Cadets learn fundamental computing concepts that will allow them to design, build and test small to medium programs using a high-level programming language. Key concepts include applying appropriate aspects of a structured problem solving process, applying a standardized design notation such as the Unified Modeling Language (UML) to communicate their design, and iteratively testing their program.

This course provides cadets with an introduction to computer networks by breaking the subject into comprehensible parts and building a survey of the state of the art. The goal of the course is to provide each cadet with basic concepts necessary to understand the design and operation of computer networks. Taking a layered approach, it examines the Internet with an emphasis on the TCP/IP protocol suite. Additionally, basic principles including multiplexing, switching, flow control, and error control are covered. Internetworking and its application to both local and wide area networks are also investigated. The course offers an understanding of the current status and future directions of technology and how technology relates to standards.

Provides a more in-depth study of computing for cadets who have demonstrated ability beyond the level of CY305. The course covers material presented in CY305 at an accelerated pace to provide cadets additional opportunities for application and hands-on experience with cyber principles and concepts such as encryption and machine learning, with less emphasis on networking.
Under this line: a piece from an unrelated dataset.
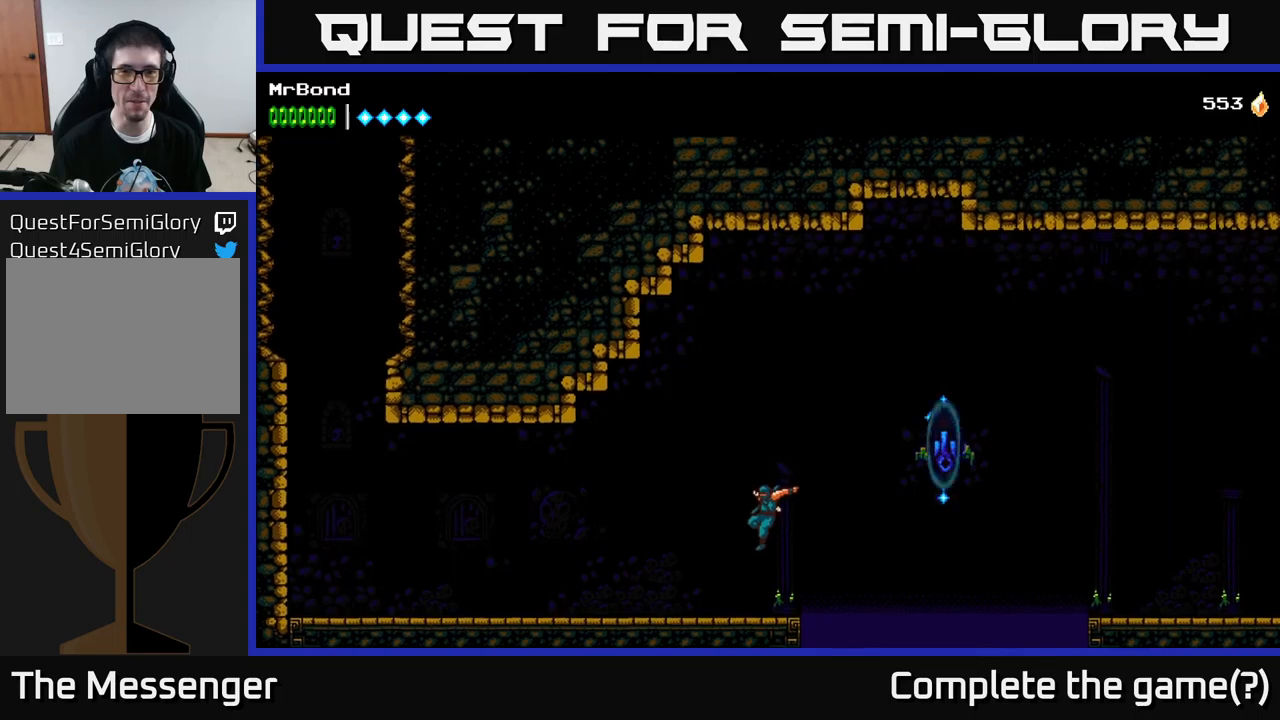
{"buttons": ["A", "DPAD_RIGHT"], "left_stick": "center", "right_stick": "center", "events": [[134, "DPAD_LEFT", "down"], [250, "DPAD_LEFT", "up"], [284, "DPAD_RIGHT", "down"], [334, "A", "down"]]}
This course provides an introduction to computer systems, computer organization and related concepts. Emphasis is placed on understanding the implications of computer hardware and architecture on the performance and security of written code. Students learn basic C programming and assembly language. Topics covered include basic computer organization, architecture, reverse engineering and parallel computing. In addition to theory, students gain practical real-world experience using tools for profiling and debugging. By the end of this programming-intensive course, students will understand how the fundamental principles of computer systems impact their ability to write efficient code.

This course is designed to build on the cadet's basic programming knowledge. Major emphasis is placed on object-based design, programming methodology, algorithms and algorithm analysis, data structures, and abstract data types as tools for the analysis, design, and implementation of software modules to meet specified requirements. Cadets will learn and employ several well-known algorithms and data structures. Techniques of searching, sorting, recursion, and hashing will be examined. Data structures such as sets, heaps, linked lists, stacks, queues, and trees will be covered. A block-structured programming language reflecting comprehensive support for good software engineering principles will be the foundation of application-oriented exercises. Cadets will design software solutions by employing problem decomposition and selecting the appropriate algorithms and abstract data types.
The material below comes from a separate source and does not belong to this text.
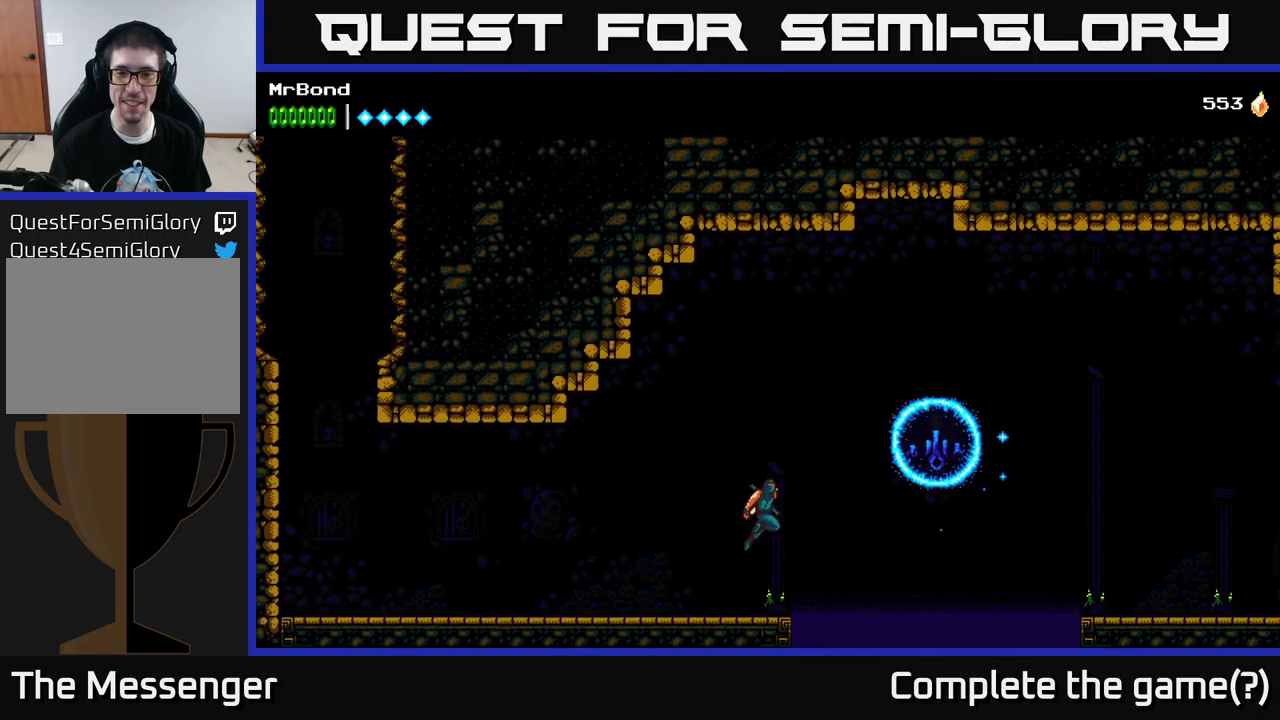
{"buttons": ["A", "DPAD_RIGHT"], "left_stick": "center", "right_stick": "center", "events": [[100, "X", "down"], [184, "X", "up"], [367, "A", "up"], [450, "A", "down"]]}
This course grounds cadets in algorithms and key topics in the theory of computation, with a focus on how key theoretical techniques help the cyber professional discern what is and is not feasible in cyberspace. Topics include analysis of algorithms, how to use algorithmic complexities to choose between algorithms, algorithmic approaches, and an introduction to formal languages, automata, computational theory, decidability, and the Chomsky hierarchy.

This course addresses professional considerations for computing professionals, primarily focusing on non-technical considerations and the development of communication skills. Coursework includes significant emphasis on written work that is based on relevant reading assignments, class discussions, individual research, distinguished guest speakers, and personal reflection. Content will address current, emerging, and relevant topics in the computing profession. Students will develop the ability to recognize professional responsibilities and make informed judgments in computing practice based on legal and ethical principles. They will also learn to identify and discuss local and global impacts of computing solutions on individuals, organizations, and society. Students will demonstrate the ability to communicate effectively in writing in a variety of professional contexts, including an iterative writing experience.

This course addresses professional considerations for computing professionals, primarily focusing on non-technical considerations and the development of communication skills. Coursework includes significant emphasis on written work that is based on relevant reading assignments, class discussions, individual research, distinguished guest speakers, and personal reflection. Content will address current, emerging, and relevant topics in the computing profession. Students will develop the ability to recognize professional responsibilities and make informed judgments in computing practice based on legal and ethical principles. They will also learn to identify and discuss local and global impacts of computing solutions on individuals, organizations, and society. Students will demonstrate the ability to communicate effectively in writing in a variety of professional contexts, including an iterative writing experience.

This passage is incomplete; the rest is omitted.